Perspektif

2025 Almanya federal seçimleri: Savaş sonrası Alman tarihinde bir dönüm noktası

Pazar günü yapılacak federal seçimler Almanya ve Avrupa’nın savaş sonrası tarihinde belirleyici bir dönüm noktasına işaret ediyor. Üçüncü Reich’ın 80 yıl önce yıkılmasından bu yana ilk kez, Nazilerle doğrudan ideolojik bağı olan bir partinin hükümete girme ihtimali var.

Almanya Sosyal Demokrat Partisi'nden Olaf Scholz (solda) ve faşist Almanya İçin Alternatif (AfD) partisinden Alice Weidel, 16 Şubat Pazar günü, 23 Şubat'taki Almanya federal seçimlerinin önde gelen adaylarının tartıştığı bir televizyon programına katılmadan önce el sıkışıyor. Sağda ise Yeşiller Partisi'nden Robert Habeck yer alıyor. [AP Photo/Kay Nietfeld]

Anketlere göre yüzde 21 oy oranıyla AfD, yüzde 28 oy oranı olan Hristiyan Demokratların (CDU/CSU) arkasında yer alıyor; iktidardaki Sosyal Demokratlar (SPD) ise yüzde 16’ya gerilemiş durumda.
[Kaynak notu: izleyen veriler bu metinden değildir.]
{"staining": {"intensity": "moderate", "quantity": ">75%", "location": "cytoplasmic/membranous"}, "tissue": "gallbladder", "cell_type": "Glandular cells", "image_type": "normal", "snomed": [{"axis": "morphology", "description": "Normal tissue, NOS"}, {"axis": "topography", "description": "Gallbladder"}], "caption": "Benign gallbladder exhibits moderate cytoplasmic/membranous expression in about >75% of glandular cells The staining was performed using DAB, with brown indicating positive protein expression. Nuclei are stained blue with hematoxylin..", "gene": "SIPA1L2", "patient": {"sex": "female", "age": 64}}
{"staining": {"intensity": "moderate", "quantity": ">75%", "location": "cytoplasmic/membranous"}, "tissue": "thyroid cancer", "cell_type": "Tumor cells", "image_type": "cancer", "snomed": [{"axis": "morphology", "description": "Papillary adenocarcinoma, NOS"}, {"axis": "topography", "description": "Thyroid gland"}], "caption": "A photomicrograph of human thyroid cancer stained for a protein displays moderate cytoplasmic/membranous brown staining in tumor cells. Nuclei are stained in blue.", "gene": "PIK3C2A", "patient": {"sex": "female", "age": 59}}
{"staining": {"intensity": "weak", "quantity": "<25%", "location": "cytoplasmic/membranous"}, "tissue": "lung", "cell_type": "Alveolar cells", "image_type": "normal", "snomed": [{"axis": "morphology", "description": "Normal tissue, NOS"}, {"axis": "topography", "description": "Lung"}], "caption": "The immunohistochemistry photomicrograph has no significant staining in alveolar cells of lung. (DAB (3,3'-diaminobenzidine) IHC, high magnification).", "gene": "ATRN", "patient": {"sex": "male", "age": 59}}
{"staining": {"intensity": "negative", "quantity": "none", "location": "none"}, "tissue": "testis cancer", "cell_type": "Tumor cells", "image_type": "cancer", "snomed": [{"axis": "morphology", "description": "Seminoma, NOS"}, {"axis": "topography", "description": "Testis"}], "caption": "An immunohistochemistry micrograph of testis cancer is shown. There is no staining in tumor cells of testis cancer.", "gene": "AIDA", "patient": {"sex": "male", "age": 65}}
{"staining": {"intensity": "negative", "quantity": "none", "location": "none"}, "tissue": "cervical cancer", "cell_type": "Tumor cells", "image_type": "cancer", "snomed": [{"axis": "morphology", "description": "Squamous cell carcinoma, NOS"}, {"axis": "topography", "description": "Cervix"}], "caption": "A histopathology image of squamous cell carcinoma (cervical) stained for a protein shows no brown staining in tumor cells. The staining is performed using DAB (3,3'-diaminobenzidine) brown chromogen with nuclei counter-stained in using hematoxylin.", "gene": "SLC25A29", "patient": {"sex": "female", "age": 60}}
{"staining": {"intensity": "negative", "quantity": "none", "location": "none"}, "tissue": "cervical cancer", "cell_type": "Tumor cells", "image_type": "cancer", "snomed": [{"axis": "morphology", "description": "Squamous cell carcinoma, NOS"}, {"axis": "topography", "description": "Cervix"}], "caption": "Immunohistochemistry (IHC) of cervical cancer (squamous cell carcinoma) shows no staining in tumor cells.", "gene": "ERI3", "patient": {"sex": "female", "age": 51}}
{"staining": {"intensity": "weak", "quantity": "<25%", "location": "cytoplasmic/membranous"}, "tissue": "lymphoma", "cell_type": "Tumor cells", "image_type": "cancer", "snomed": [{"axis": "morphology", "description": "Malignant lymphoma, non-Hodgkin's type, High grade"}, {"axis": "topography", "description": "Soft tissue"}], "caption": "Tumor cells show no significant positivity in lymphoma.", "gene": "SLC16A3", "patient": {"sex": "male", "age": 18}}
Yeşiller yüzde 14, Sol Parti ise yüzde 8’de kalıyor.

AfD bir sonraki hükümetin dışında kalsa bile, yükselişi tüm siyaset kurumunun sağa kayışını yansıtmaktadır. Kampanya sırasında tüm Federal Meclis partileri, göçmen karşıtı ajitasyon, askeri yeniden silahlanma çağrıları ve AfD’ye yaranma temelinde yarıştı. AfD’nin Onursal Genel Başkanı Alexander Gauland, “Hitler ve Nazileri” sadece “1000 yıllık şanlı Alman tarihindeki bir kuş pisliği” olarak nitelemişti.

Ne var ki direniş büyüyor. Almanya genelinde yüz binlerce kişi AfD’yi ve Federal Meclis’teki tüm partilerin sağa kayışını protesto etti. Seçim kampanyasının son günlerinde on binlerce kamu çalışanı işten çıkarmalara ve ücret kesintilerine karşı uyarı grevleri düzenledi.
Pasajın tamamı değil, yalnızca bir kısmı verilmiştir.